Extracted text ->
--------------------------------------------------

Re: Silly new instructions
- From: torbenm@xxxxxxxxxxx (Torben Ægidius Mogensen)
- Date: 15 Aug 2005 12:42:50 +0200
"Peter \"Firefly\" Lund" <firefly@xxxxxxx> writes:
> On Sat, 13 Aug 2005, Dan Koren wrote:
>
> > One could also argue the case that having the SP
> > and the PC (almost) invisible and inaccessible to
> > (user mode) software could bring very considerable
> > benefits.
>
> So you could load/store stuff relative to the SP (and possibly
> relative to a base pointer) but you couldn't get the effective address
> of that stuff?
>
> That wouldn't play well with automatic arrays in C, for example, as
> they are typically implemented.
And similarly for call-by-reference to stack-allocated objects an
Pascal-style non-local variables.
Moving the SP to an unnumbered register with limited access will
require a complete rethinking of the way addresses are handled. It
could work like this:
- Registers and memory add an extra tag bit that identify whether
what you have is a pointer or integer.
- Pointers are always intervals of memory addresses, so they take up
two words/registers (aligned). The tag bit in the second word
indicates whether the interval stores code or data. The PC is an
interval plus offset.

--------------------------------------------------

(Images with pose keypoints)
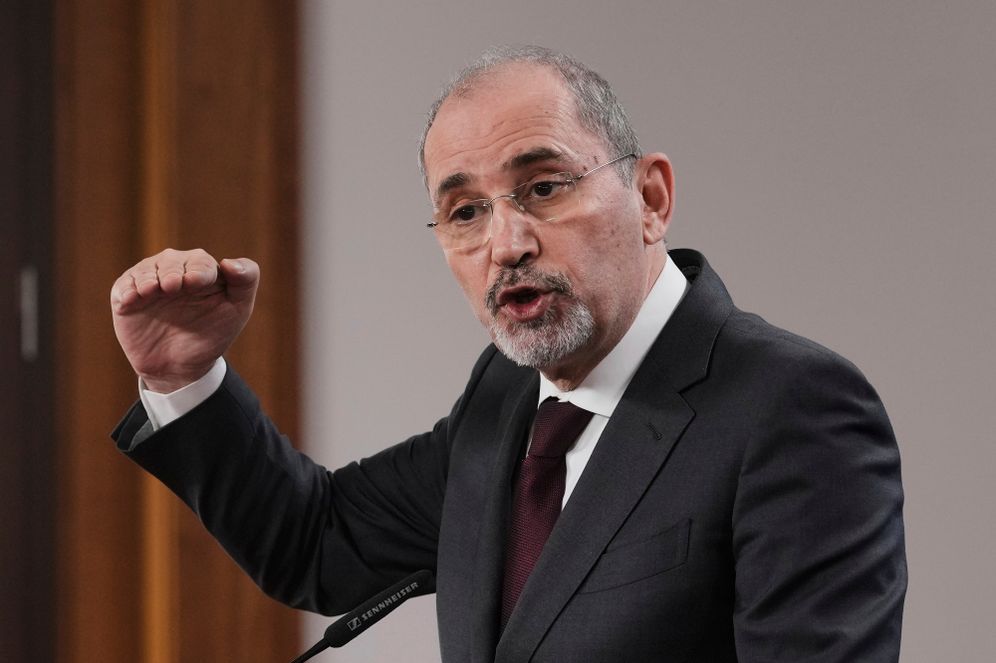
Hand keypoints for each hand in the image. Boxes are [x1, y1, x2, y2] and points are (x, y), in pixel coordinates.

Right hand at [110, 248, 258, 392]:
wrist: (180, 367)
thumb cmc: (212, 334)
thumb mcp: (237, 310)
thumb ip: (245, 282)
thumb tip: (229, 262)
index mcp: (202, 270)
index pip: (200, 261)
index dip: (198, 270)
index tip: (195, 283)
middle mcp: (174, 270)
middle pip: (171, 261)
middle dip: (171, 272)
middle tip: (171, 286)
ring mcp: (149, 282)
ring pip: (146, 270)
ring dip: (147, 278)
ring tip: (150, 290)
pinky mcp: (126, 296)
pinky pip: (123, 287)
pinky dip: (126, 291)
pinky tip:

--------------------------------------------------

Problems to work on ->
• A. Summarize the newsgroup post in two sentences.
• B. List every language construct that the newsgroup post says would conflict with an inaccessible SP.
• C. Write out the newsgroup post starting at "- Date: 15 Aug" and ending at "of that stuff?".

Activity answers ->
• A. The post replies to an argument that making the SP and PC almost invisible and inaccessible to user-mode software could bring benefits, noting that this would not play well with automatic arrays in C, call-by-reference to stack-allocated objects, or Pascal-style non-local variables. It says moving the SP to an unnumbered register with limited access would require rethinking how addresses are handled, and it sketches a scheme in which a tag bit marks pointers versus integers and pointers are intervals of memory addresses taking up two words or registers.

• B.
- Automatic arrays in C
- Call-by-reference to stack-allocated objects
- Pascal-style non-local variables

• C.
- Date: 15 Aug 2005 12:42:50 +0200
"Peter \"Firefly\" Lund" <firefly@xxxxxxx> writes:
> On Sat, 13 Aug 2005, Dan Koren wrote:
>
> > One could also argue the case that having the SP
> > and the PC (almost) invisible and inaccessible to
> > (user mode) software could bring very considerable
> > benefits.
>
> So you could load/store stuff relative to the SP (and possibly
> relative to a base pointer) but you couldn't get the effective address
> of that stuff?